Could you find each line of the data below that contains the word "ovarian" and copy those lines?

━━━━━━━━

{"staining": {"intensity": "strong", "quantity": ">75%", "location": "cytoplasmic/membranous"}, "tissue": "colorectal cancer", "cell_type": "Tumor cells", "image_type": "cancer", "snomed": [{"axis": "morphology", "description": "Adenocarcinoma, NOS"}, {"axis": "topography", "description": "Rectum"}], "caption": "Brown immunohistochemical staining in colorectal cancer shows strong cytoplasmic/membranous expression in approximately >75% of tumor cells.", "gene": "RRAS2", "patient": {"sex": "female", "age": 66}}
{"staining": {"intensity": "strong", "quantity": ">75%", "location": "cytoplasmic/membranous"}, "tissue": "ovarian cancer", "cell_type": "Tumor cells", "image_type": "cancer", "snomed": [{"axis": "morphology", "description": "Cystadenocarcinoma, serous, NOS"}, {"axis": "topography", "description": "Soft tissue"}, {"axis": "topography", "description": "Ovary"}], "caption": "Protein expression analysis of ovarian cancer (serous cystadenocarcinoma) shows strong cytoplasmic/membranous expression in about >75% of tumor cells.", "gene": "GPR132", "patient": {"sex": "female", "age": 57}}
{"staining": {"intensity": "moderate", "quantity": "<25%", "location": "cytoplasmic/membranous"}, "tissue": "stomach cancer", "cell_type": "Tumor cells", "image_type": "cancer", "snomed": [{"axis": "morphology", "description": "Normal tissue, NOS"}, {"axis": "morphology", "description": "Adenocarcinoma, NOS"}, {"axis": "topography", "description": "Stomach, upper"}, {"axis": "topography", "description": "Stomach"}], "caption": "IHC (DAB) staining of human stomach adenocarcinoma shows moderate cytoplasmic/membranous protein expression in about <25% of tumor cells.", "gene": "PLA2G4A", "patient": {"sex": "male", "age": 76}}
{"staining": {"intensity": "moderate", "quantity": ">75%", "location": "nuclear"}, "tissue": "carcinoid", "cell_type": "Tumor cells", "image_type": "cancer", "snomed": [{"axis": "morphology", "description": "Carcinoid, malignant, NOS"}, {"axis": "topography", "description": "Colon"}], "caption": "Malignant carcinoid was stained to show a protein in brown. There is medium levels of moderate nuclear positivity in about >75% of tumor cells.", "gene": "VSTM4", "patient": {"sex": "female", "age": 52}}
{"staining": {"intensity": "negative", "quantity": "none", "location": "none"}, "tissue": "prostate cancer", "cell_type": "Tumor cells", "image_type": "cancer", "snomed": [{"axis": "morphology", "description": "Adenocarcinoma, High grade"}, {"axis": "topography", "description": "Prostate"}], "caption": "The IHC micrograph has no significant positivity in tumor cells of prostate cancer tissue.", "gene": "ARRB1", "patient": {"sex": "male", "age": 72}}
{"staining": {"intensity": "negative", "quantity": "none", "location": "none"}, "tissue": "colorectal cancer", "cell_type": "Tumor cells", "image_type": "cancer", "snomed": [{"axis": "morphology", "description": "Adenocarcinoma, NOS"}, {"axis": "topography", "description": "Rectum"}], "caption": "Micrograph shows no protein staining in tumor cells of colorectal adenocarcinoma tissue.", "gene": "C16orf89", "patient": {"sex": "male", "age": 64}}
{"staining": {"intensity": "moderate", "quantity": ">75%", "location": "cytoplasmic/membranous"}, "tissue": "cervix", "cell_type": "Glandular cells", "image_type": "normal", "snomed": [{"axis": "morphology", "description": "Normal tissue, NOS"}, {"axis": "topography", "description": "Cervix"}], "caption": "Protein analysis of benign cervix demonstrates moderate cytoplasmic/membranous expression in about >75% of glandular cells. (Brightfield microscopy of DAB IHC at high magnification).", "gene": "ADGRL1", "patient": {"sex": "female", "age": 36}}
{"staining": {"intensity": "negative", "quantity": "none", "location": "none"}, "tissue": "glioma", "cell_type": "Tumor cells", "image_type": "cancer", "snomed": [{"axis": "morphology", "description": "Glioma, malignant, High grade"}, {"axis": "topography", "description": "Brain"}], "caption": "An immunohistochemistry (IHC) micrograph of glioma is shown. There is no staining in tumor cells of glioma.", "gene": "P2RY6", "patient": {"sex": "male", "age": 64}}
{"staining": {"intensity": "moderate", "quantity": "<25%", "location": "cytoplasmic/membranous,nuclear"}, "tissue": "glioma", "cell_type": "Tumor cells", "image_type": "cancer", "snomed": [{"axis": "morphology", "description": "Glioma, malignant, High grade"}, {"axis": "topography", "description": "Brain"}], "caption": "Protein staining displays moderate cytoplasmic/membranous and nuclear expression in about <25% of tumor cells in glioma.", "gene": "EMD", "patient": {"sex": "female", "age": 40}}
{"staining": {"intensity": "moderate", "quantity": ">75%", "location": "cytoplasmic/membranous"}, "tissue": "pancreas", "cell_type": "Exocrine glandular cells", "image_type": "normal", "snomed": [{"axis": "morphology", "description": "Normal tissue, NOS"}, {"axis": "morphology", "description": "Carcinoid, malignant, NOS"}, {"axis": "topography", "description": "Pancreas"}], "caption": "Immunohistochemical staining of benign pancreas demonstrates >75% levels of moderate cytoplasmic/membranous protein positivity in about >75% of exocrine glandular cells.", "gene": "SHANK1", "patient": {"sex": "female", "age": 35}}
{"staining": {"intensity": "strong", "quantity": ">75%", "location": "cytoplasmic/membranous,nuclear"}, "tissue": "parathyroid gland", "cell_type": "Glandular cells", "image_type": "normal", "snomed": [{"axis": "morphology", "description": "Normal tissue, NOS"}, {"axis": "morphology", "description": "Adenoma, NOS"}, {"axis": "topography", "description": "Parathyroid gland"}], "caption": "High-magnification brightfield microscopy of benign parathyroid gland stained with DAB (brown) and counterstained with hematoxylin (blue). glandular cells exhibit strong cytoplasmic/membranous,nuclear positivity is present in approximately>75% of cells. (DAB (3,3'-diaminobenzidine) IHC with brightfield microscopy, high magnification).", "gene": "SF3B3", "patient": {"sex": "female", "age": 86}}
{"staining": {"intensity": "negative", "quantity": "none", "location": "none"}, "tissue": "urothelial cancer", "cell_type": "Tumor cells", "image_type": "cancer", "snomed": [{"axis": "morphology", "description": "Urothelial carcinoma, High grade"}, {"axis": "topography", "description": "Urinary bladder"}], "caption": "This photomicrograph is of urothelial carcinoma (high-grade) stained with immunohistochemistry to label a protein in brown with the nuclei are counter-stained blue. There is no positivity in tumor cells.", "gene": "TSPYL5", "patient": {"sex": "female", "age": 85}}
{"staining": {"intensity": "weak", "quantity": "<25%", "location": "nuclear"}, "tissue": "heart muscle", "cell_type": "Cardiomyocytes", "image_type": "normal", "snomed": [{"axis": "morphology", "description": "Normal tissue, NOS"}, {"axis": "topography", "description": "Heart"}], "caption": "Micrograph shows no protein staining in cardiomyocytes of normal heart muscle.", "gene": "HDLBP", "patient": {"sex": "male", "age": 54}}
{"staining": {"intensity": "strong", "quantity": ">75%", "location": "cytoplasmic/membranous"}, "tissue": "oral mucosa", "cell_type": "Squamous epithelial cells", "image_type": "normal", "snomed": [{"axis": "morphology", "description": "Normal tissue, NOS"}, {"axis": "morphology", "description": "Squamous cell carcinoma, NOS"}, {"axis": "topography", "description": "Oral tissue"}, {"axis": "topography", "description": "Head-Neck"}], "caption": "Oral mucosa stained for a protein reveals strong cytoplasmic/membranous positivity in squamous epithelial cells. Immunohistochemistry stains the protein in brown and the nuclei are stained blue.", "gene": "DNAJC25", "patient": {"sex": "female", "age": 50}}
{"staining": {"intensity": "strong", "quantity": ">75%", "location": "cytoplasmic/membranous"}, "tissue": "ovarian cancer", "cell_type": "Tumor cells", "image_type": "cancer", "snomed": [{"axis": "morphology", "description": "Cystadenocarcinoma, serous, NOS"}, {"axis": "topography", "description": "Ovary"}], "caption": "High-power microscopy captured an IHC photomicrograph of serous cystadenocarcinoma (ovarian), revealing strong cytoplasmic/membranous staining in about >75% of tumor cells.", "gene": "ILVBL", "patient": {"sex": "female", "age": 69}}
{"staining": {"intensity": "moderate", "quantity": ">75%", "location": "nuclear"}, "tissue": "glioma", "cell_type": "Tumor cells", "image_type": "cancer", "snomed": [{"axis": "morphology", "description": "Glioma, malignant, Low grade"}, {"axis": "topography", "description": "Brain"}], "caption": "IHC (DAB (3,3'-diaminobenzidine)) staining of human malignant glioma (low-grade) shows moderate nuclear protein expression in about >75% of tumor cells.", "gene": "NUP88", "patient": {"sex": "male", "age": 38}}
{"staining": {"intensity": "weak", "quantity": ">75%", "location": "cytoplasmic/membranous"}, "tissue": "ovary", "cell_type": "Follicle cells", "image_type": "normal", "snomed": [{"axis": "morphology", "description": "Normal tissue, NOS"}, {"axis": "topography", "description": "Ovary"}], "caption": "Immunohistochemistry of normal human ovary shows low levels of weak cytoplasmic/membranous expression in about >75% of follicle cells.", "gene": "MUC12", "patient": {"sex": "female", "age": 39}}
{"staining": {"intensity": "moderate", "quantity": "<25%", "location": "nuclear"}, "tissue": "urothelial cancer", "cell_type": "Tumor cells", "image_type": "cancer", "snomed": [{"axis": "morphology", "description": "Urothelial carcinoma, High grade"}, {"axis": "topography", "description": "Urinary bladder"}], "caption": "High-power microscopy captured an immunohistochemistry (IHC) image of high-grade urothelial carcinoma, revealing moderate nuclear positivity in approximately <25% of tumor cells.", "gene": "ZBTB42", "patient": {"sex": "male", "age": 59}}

━━━━━━━━

§ **Solution to this problem**:
{"staining": {"intensity": "strong", "quantity": ">75%", "location": "cytoplasmic/membranous"}, "tissue": "ovarian cancer", "cell_type": "Tumor cells", "image_type": "cancer", "snomed": [{"axis": "morphology", "description": "Cystadenocarcinoma, serous, NOS"}, {"axis": "topography", "description": "Soft tissue"}, {"axis": "topography", "description": "Ovary"}], "caption": "Protein expression analysis of ovarian cancer (serous cystadenocarcinoma) shows strong cytoplasmic/membranous expression in about >75% of tumor cells.", "gene": "GPR132", "patient": {"sex": "female", "age": 57}}
{"staining": {"intensity": "strong", "quantity": ">75%", "location": "cytoplasmic/membranous"}, "tissue": "ovarian cancer", "cell_type": "Tumor cells", "image_type": "cancer", "snomed": [{"axis": "morphology", "description": "Cystadenocarcinoma, serous, NOS"}, {"axis": "topography", "description": "Ovary"}], "caption": "High-power microscopy captured an IHC photomicrograph of serous cystadenocarcinoma (ovarian), revealing strong cytoplasmic/membranous staining in about >75% of tumor cells.", "gene": "ILVBL", "patient": {"sex": "female", "age": 69}}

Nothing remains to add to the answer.